(PROVIDED DATA Opens)
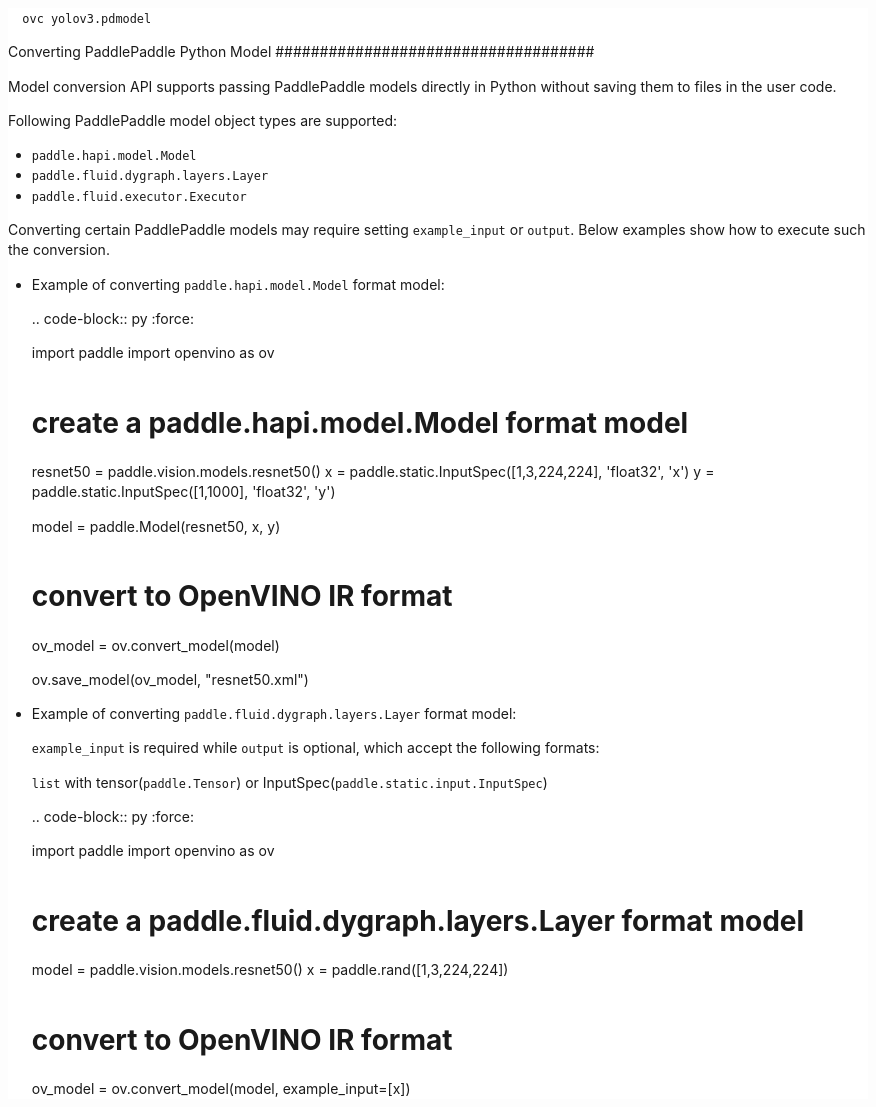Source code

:       ovc yolov3.pdmodel

Converting PaddlePaddle Python Model
####################################

Model conversion API supports passing PaddlePaddle models directly in Python without saving them to files in the user code.

Following PaddlePaddle model object types are supported:

* ``paddle.hapi.model.Model``
* ``paddle.fluid.dygraph.layers.Layer``
* ``paddle.fluid.executor.Executor``

Converting certain PaddlePaddle models may require setting ``example_input`` or ``output``. Below examples show how to execute such the conversion.

* Example of converting ``paddle.hapi.model.Model`` format model:

  .. code-block:: py
     :force:

     import paddle
     import openvino as ov

     # create a paddle.hapi.model.Model format model
     resnet50 = paddle.vision.models.resnet50()
     x = paddle.static.InputSpec([1,3,224,224], 'float32', 'x')
     y = paddle.static.InputSpec([1,1000], 'float32', 'y')

     model = paddle.Model(resnet50, x, y)

     # convert to OpenVINO IR format
     ov_model = ov.convert_model(model)

     ov.save_model(ov_model, "resnet50.xml")

* Example of converting ``paddle.fluid.dygraph.layers.Layer`` format model:

  ``example_input`` is required while ``output`` is optional, which accept the following formats:

  ``list`` with tensor(``paddle.Tensor``) or InputSpec(``paddle.static.input.InputSpec``)

  .. code-block:: py
     :force:

     import paddle
     import openvino as ov

     # create a paddle.fluid.dygraph.layers.Layer format model
     model = paddle.vision.models.resnet50()
     x = paddle.rand([1,3,224,224])

     # convert to OpenVINO IR format
     ov_model = ov.convert_model(model, example_input=[x])
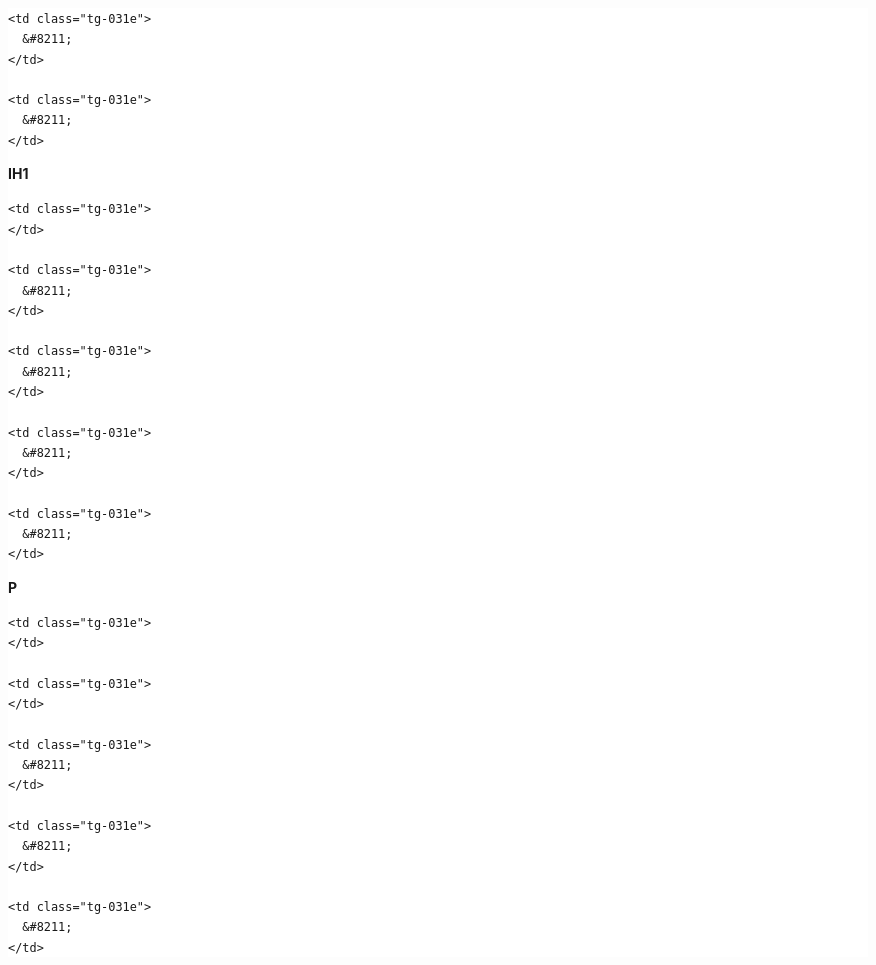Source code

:     <td class="tg-031e">
      &#8211;
    </td>
    
    <td class="tg-031e">
      &#8211;
    </td>
  </tr>
  
  <tr>
    <td class="tg-e3zv">
      <strong>IH1</strong>
    </td>
    
    <td class="tg-031e">
    </td>
    
    <td class="tg-031e">
      &#8211;
    </td>
    
    <td class="tg-031e">
      &#8211;
    </td>
    
    <td class="tg-031e">
      &#8211;
    </td>
    
    <td class="tg-031e">
      &#8211;
    </td>
  </tr>
  
  <tr>
    <td class="tg-e3zv">
      <strong>P</strong>
    </td>
    
    <td class="tg-031e">
    </td>
    
    <td class="tg-031e">
    </td>
    
    <td class="tg-031e">
      &#8211;
    </td>
    
    <td class="tg-031e">
      &#8211;
    </td>
    
    <td class="tg-031e">
      &#8211;
    </td>
  </tr>
</table>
(PROVIDED DATA Closes)
## TASK DETAILS
Using the entries above, give again exactly the lines from the line holding "ov_model = ov.convert_model(model)" through the line holding "# create a paddle.fluid.dygraph.layers.Layer". Include both end lines and nothing else.

## RESULT
     ov_model = ov.convert_model(model)

     ov.save_model(ov_model, "resnet50.xml")

* Example of converting ``paddle.fluid.dygraph.layers.Layer`` format model:

  ``example_input`` is required while ``output`` is optional, which accept the following formats:

  ``list`` with tensor(``paddle.Tensor``) or InputSpec(``paddle.static.input.InputSpec``)

  .. code-block:: py
     :force:

     import paddle
     import openvino as ov

     # create a paddle.fluid.dygraph.layers.Layer format model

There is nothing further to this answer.